Abstract:
Change-point analysis deals with the situation where an abrupt change has
possibly taken place in the underlying mechanism that generates random
variables. In a parametric setting, this means a change in the parameters of the
underlying distribution. The interest is in whether such a change has actually taken
place, and if it has, at which point in time. Also, there may have been more than
one change during the period of interest. Application of change-point analysis is
wide, but is particularly relevant in finance, the environment and medicine. The
violability of markets may change abruptly, the rate and intensity of natural
phenomena may change, or the effect of treatments in clinical trails may be
studied.
The literature on change-point problems is, by now, enormous. In this study we
consider only the so-called non-sequential or fixed sample size version, although
an informal sequential procedure, which follows from Smith (1975), is a routine
consequence. Still, literature is substantial and our focus is on a fully Bayesian
parametric approach. Use of the Bayesian framework for inference with regard to
the change-point dates to work by Chernoff and Zacks (1964). Smith (1975)

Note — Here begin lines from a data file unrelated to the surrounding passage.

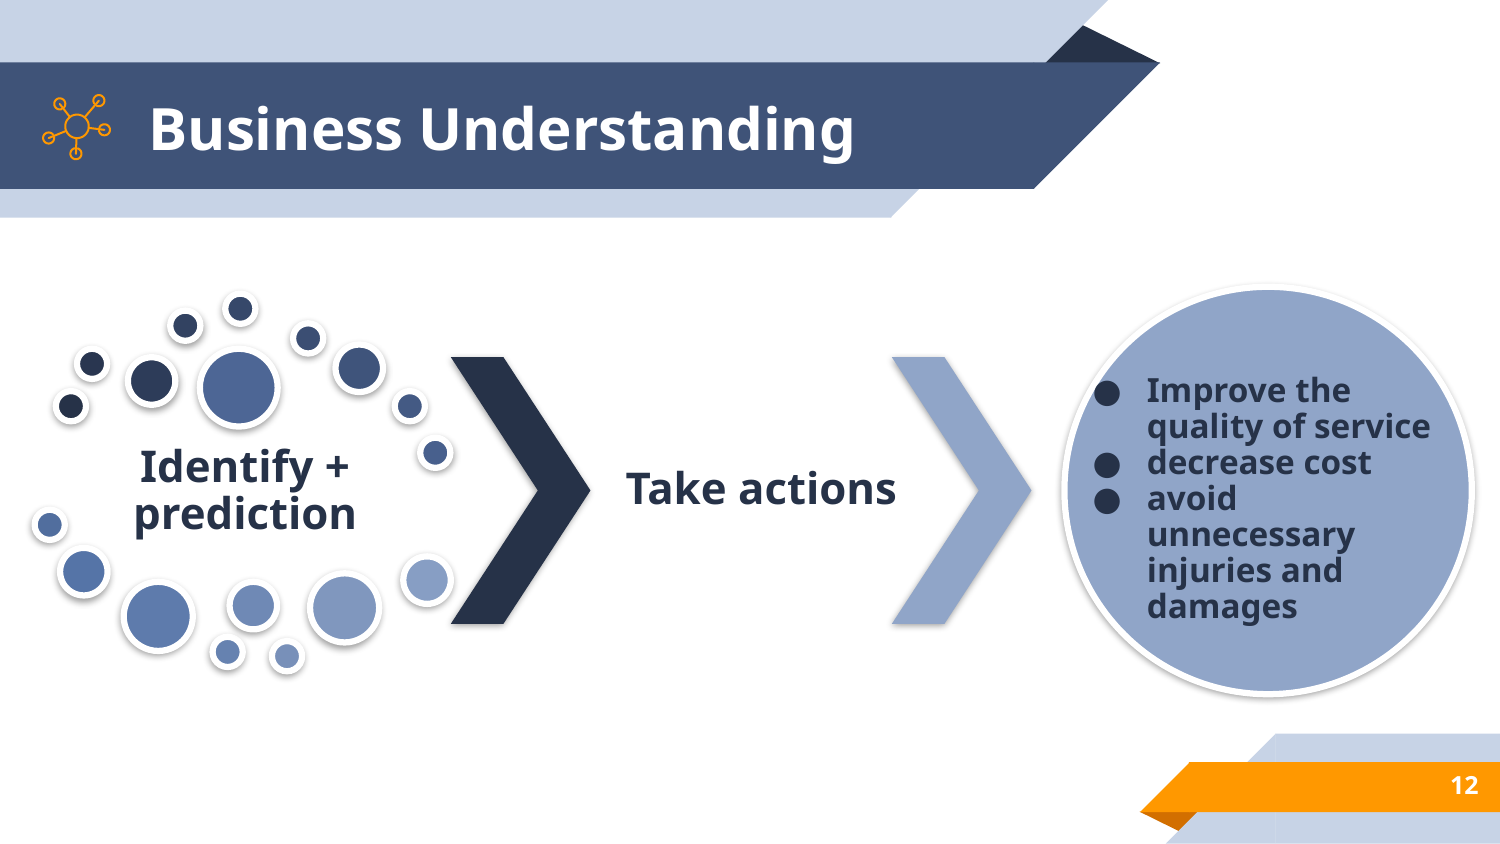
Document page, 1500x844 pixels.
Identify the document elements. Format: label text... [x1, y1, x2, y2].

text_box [31, 286, 1472, 695]
title Business Understanding [133, 64, 997, 190]
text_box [42, 94, 111, 160]
slide_number 12 [1249, 760, 1494, 813]
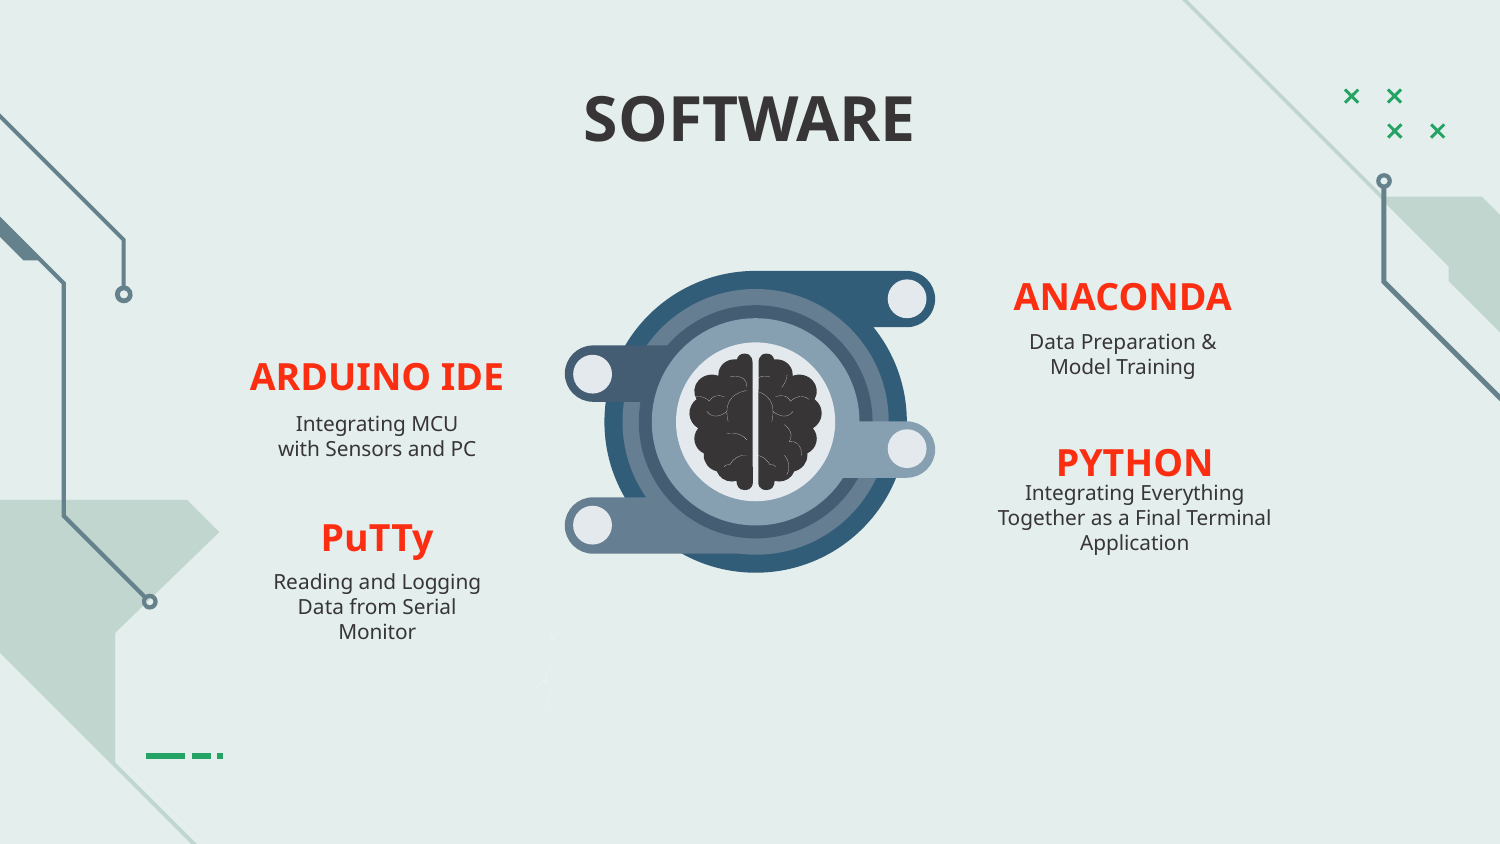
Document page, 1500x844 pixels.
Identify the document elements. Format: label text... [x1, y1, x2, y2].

subtitle PYTHON [947, 430, 1323, 492]
subtitle Integrating MCU with Sensors and PC [262, 395, 493, 476]
subtitle Data Preparation & Model Training [993, 319, 1253, 388]
title SOFTWARE [118, 63, 1382, 161]
subtitle Integrating Everything Together as a Final Terminal Application [965, 473, 1304, 562]
subtitle ANACONDA [935, 265, 1311, 327]
subtitle Reading and Logging Data from Serial Monitor [247, 566, 507, 646]
subtitle PuTTy [189, 505, 559, 567]
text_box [564, 270, 936, 573]
subtitle ARDUINO IDE [189, 344, 559, 406]
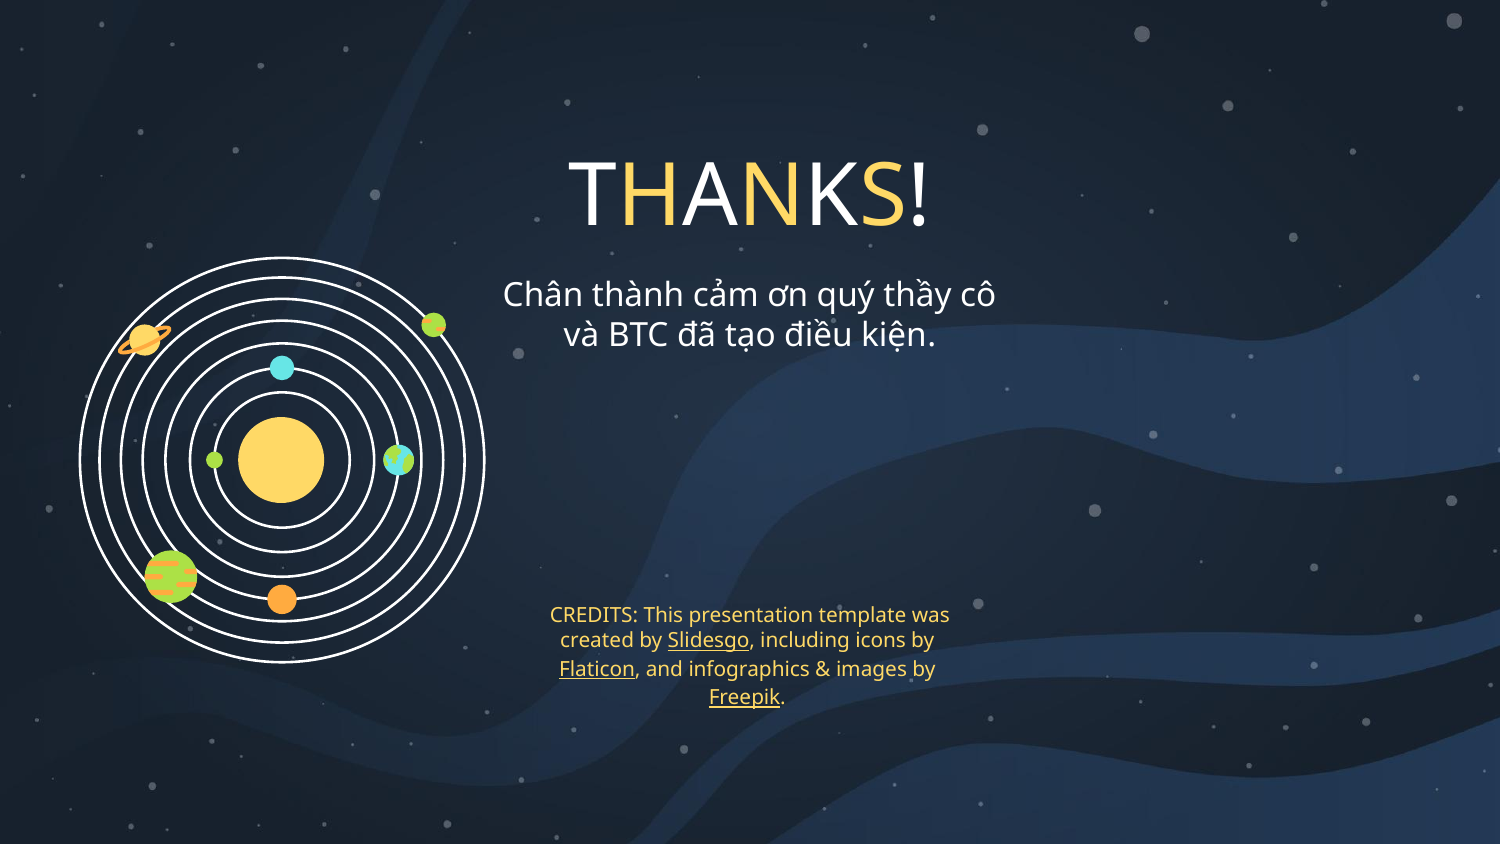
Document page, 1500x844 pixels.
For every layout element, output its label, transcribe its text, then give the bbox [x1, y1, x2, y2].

title THANKS! [466, 119, 1034, 258]
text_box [79, 257, 485, 663]
picture [0, 0, 1500, 844]
subtitle Chân thành cảm ơn quý thầy cô và BTC đã tạo điều kiện. [485, 257, 1016, 503]
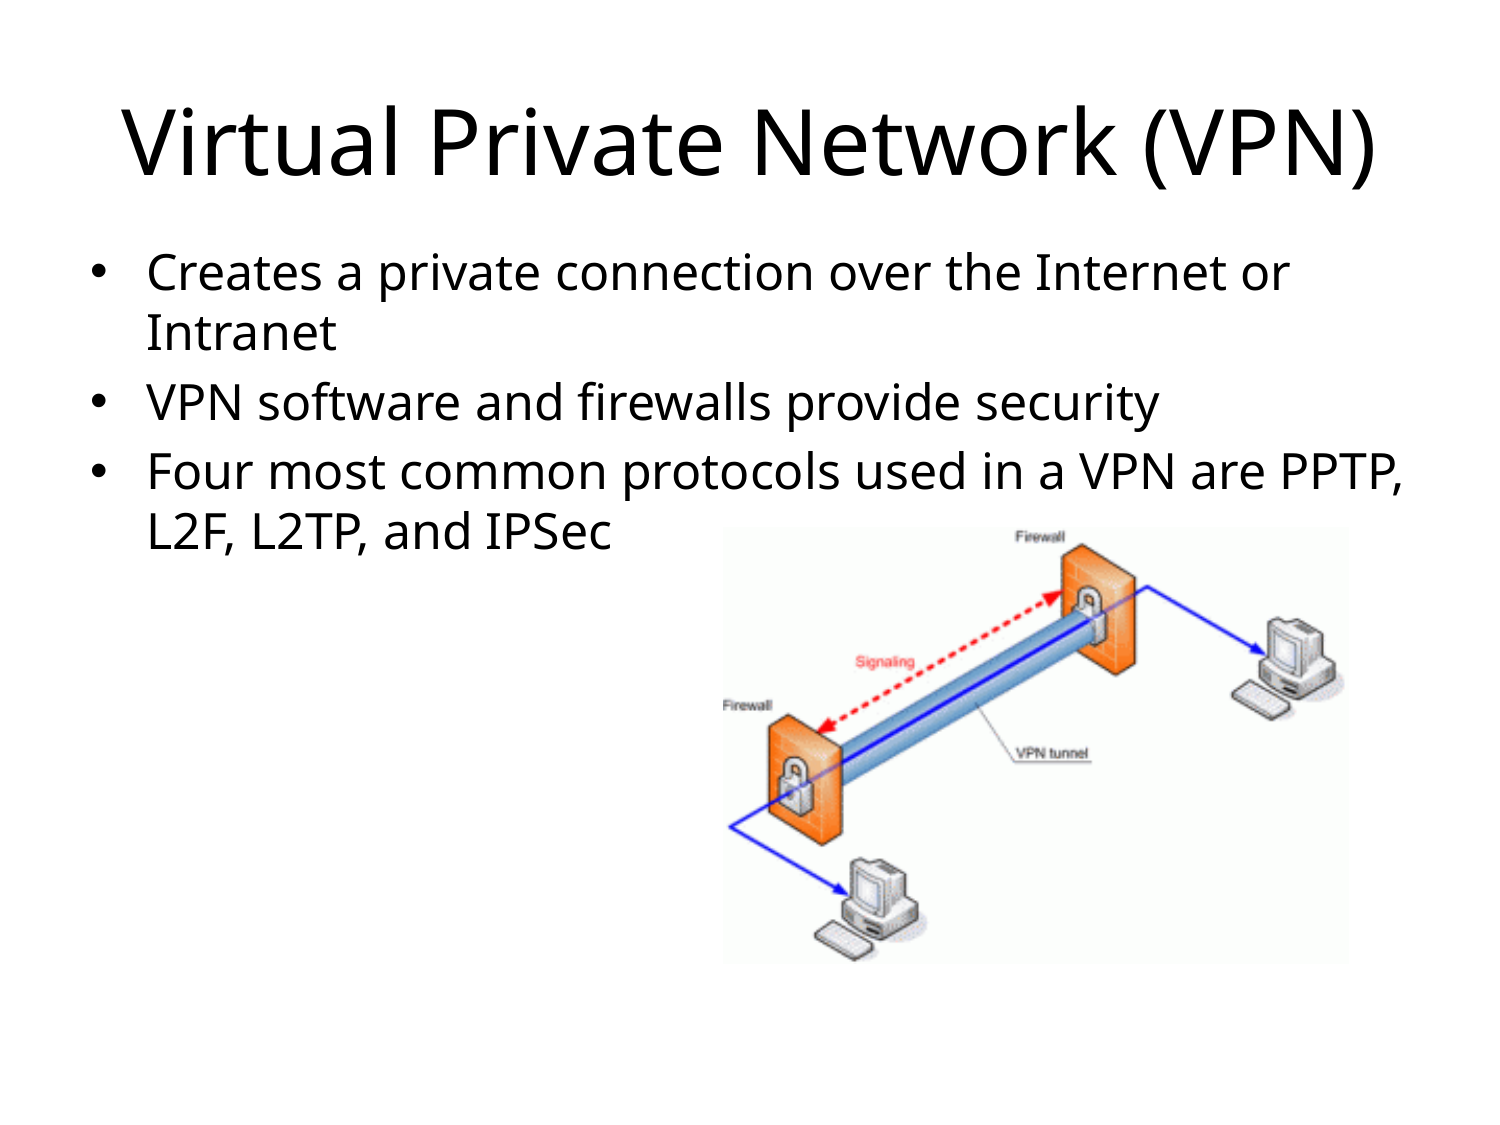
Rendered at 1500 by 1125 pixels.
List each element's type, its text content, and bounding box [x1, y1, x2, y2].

presents the Bayesian formulation for a finite sequence of independent
observations. See also Zacks (1983). In our study we will consider only Poisson
sequences and will address four situations:
1) When it is assumed that there is exactly one change-point, and proper priors are
used. This can be generalised to more than one change-point. If the number of
change-points is fixed and known, improper priors are also valid as will be
explained later.
2) When there is a fixed number of change-points, the Markov Chain Monte Carlo
method of Chib (1998) is useful, especially for large samples and multiple changepoints
This approach will be described and applied.
3) When the number of change-points is unknown, and we want posterior
probability distributions of the number of change-points, only proper priors are valid
for calculating Bayes factors. In the case when no prior information is available,
improper priors will cause the Bayes factor to have an indeterminate constant. In
this case we apply the Fractional Bayes factor method of O’Hagan (1995).
4) When the data consists of multiple sequences, it is called multi-path changepoint
analysis, and the distribution from which the change-points are drawn is of
interest. Here the posterior distributions of parameters are estimated by MCMC
methods. All the techniques are illustrated using simulated and real data sets.